I found the company somewhat nondescript—ranging all the way from old ladies with false fronts and cracked voices to uppish young travelling men and their rather sad-looking wives.

Among the boarders, the two who interested me most were two elderly ladies, sisters, whose acquaintance I made the day after my arrival. They did not take their meals at the common table, but, as I understood, in their own apartment in the third story. They were a quaint and pathetic pair, very meagre, very shabby, and manifestly very poor. There was an air of mystery about them, and Mrs. Kale treated them with a respect which she paid to no others of her variegated household. They occasionally honored the sitting-room with their presence on Sunday evenings, by Mrs. Kale's especial invitation, and I was much diverted with them. They were known as the Miss Tippses; but Mrs. Kale always spoke of them as "Miss Pansy" and "Miss Pinky." It seems that she had known them in her youth, "back East."
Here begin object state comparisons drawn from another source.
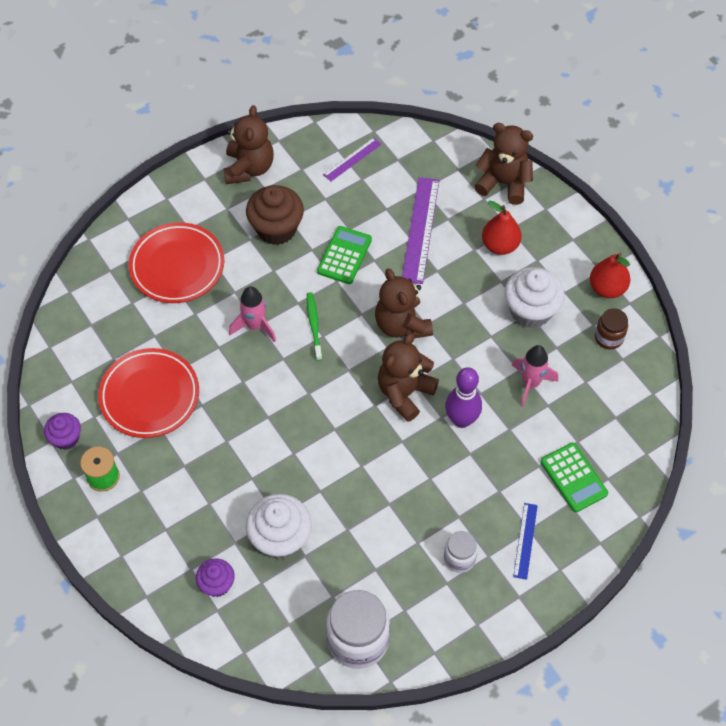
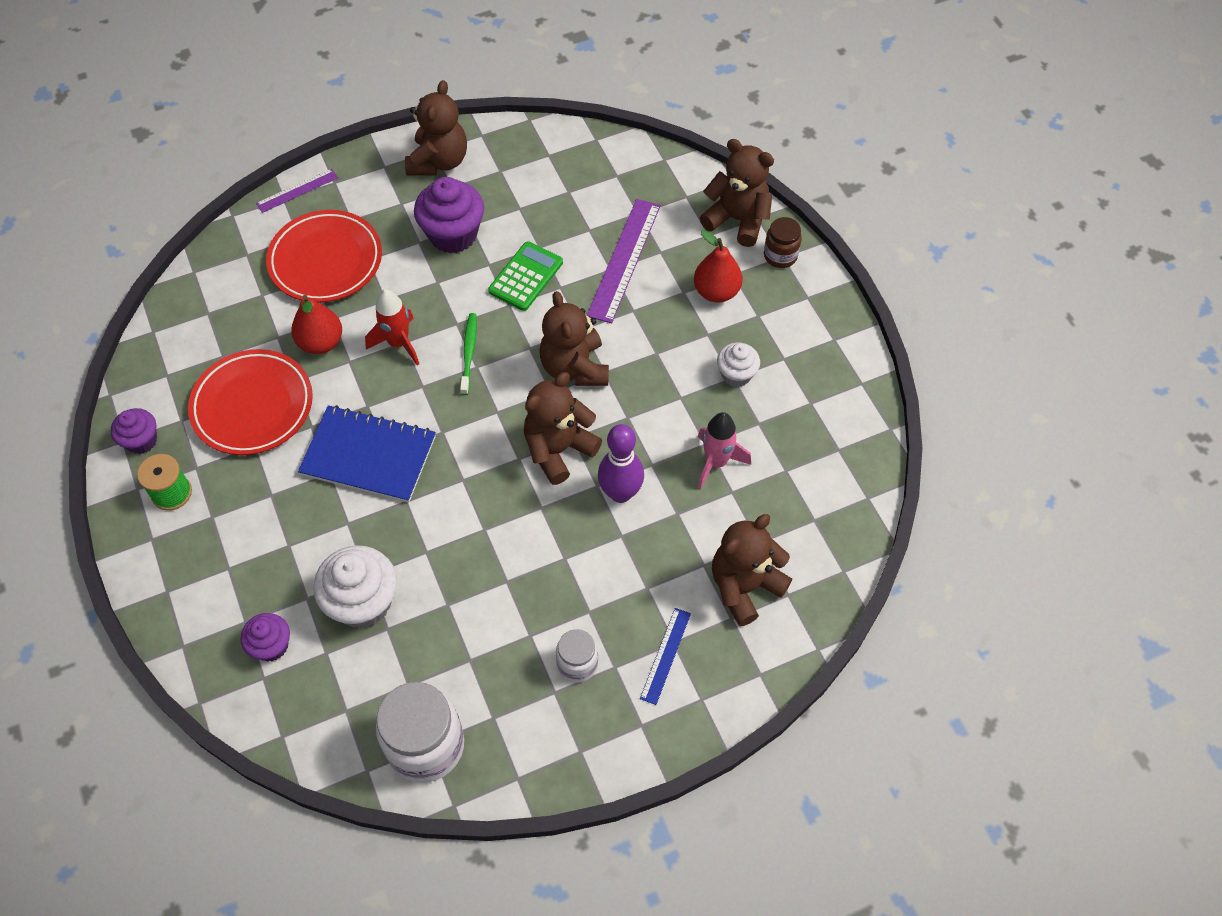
camera: 10 degrees right, 0 degrees up
pink rocket [229,286,276,342] -> red rocket [365,289,419,365]
brown cupcake [246,185,304,245] -> purple cupcake [414,177,484,253]
purple ruler [323,138,382,182] -> purple ruler moved to [256,169,338,213]
white cupcake [505,267,565,328] -> white cupcake [717,343,760,387], size x0.58
green calculator [541,443,608,512] -> brown teddy bear [712,514,792,626]
red pear [590,253,630,298] -> red pear moved to [291,295,342,354]
brown jar [595,308,628,350] -> brown jar moved to [764,217,802,268]
none -> blue notebook [298,405,436,503]

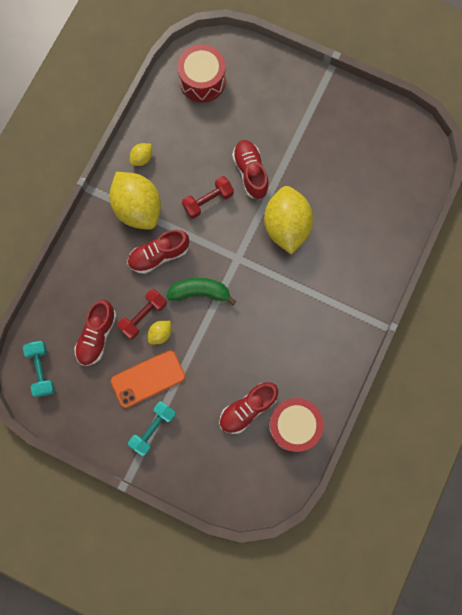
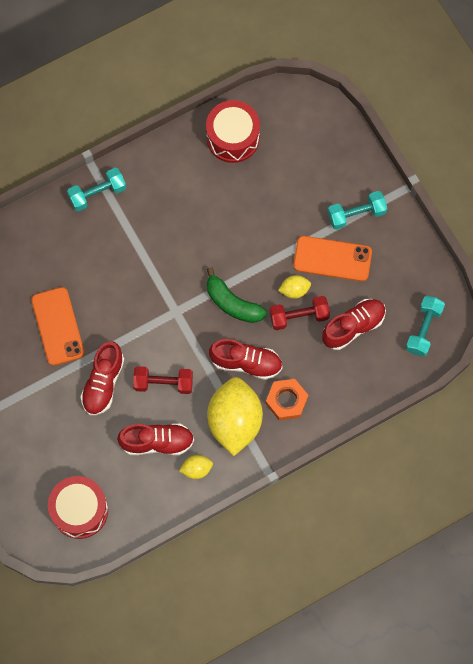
camera: 145 degrees left, 5 degrees down
red shoe [219,382,278,434] -> red shoe moved to [117,423,194,455]
yellow lemon [264,186,313,255] -> none
none -> orange phone [31,287,84,366]
none -> turquoise dumbbell [67,168,126,211]
none -> orange nut [266,379,308,420]

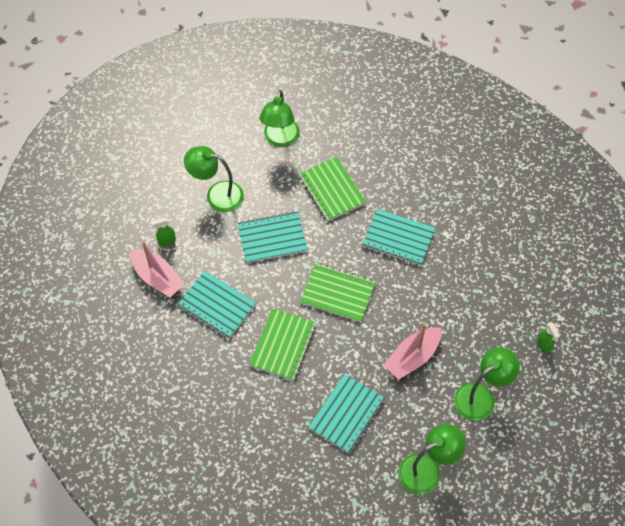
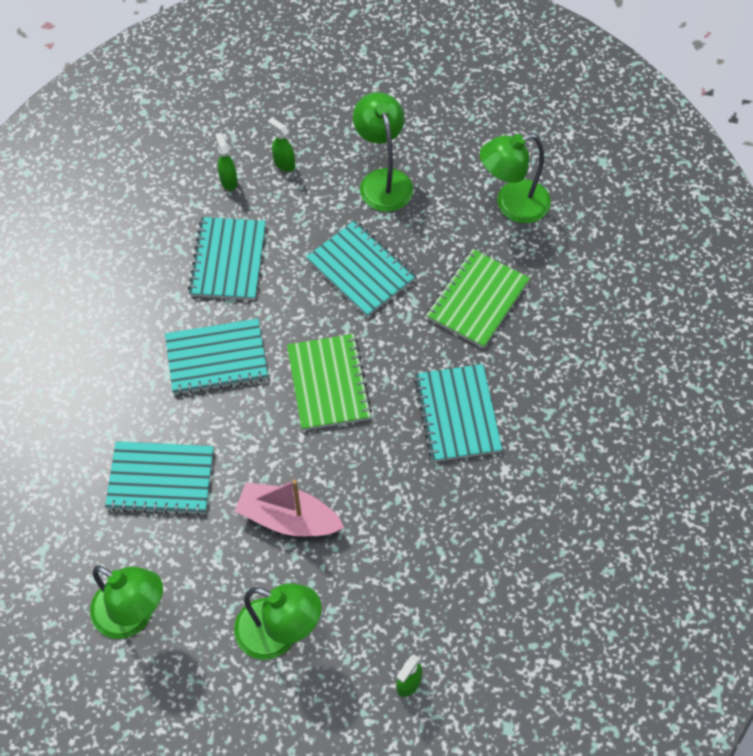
camera: 60 degrees right, 0 degrees up
pink boat [130,241,185,297] -> green spray bottle [215,133,238,191]
green notebook [249,308,316,381] -> turquoise notebook [165,319,268,395]

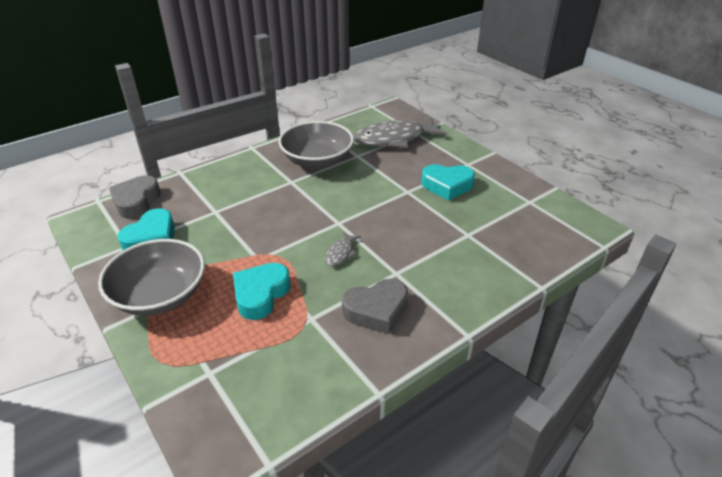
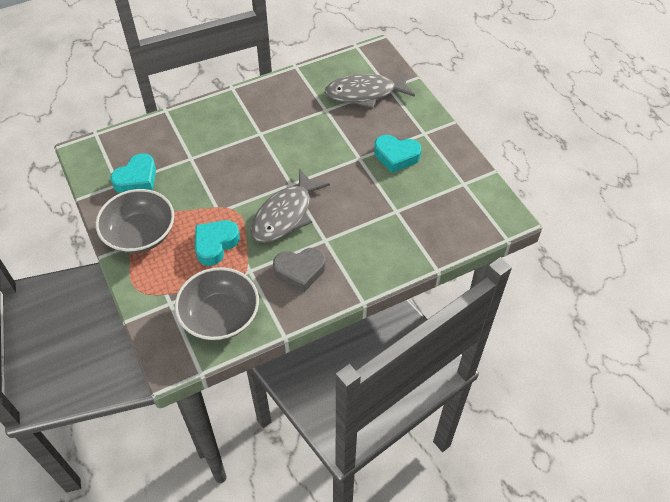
camera: 10 degrees right, 15 degrees up
grey heart [109,175,161,219] -> none
grey bowl [279,121,354,169] -> grey bowl moved to [175,267,259,341]
grey fish [325,231,361,266] -> grey fish [251,168,330,243], size x2.29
My acquaintance with the two old ladies at this time was entirely accidental. The morning after my arrival, as I started out to look around for an office, and also to take Dix for a walk, as well as to take a look at the city, I fell in with two quaint-looking old women who slipped out of the door just ahead of me, one of them slightly lame, and each with a large bundle in her arms. They were dressed in rusty black, and each wore a veil, which quite concealed her features. But as they limped along, engaged in an animated conversation, their voices were so refined as to arrest my attention, and I was guilty of the impropriety of listening to them, partly out of sheer idleness, and partly because I wanted to know something of my boarding-house and of my fellow boarders. They were talking about a ball of the night before, an account of which they had read in the papers, or rather, as I learned, in a copy of a paper which they had borrowed, and they were as much interested in it as if they had been there themselves. "Oh, wouldn't you have liked to see it?" said one. "It must have been beautiful. I should have liked to see Miss ——" (I could not catch the name). "She must have been exquisite in chiffon and lace. She is so lovely anyhow. I did not know she had returned."

"I wonder Mr. —— did not tell us." Again I failed to hear the name.

"For a very good reason, I suppose. He did not know."

"He is dead in love with her."

"Oh, you are so romantic!" said the other, whom I took from her figure and her feebleness to be the elder of the two.

"No; but any one can tell that at a glance."

"What a pity he could not marry her. Then we should be sure to see her as a bride."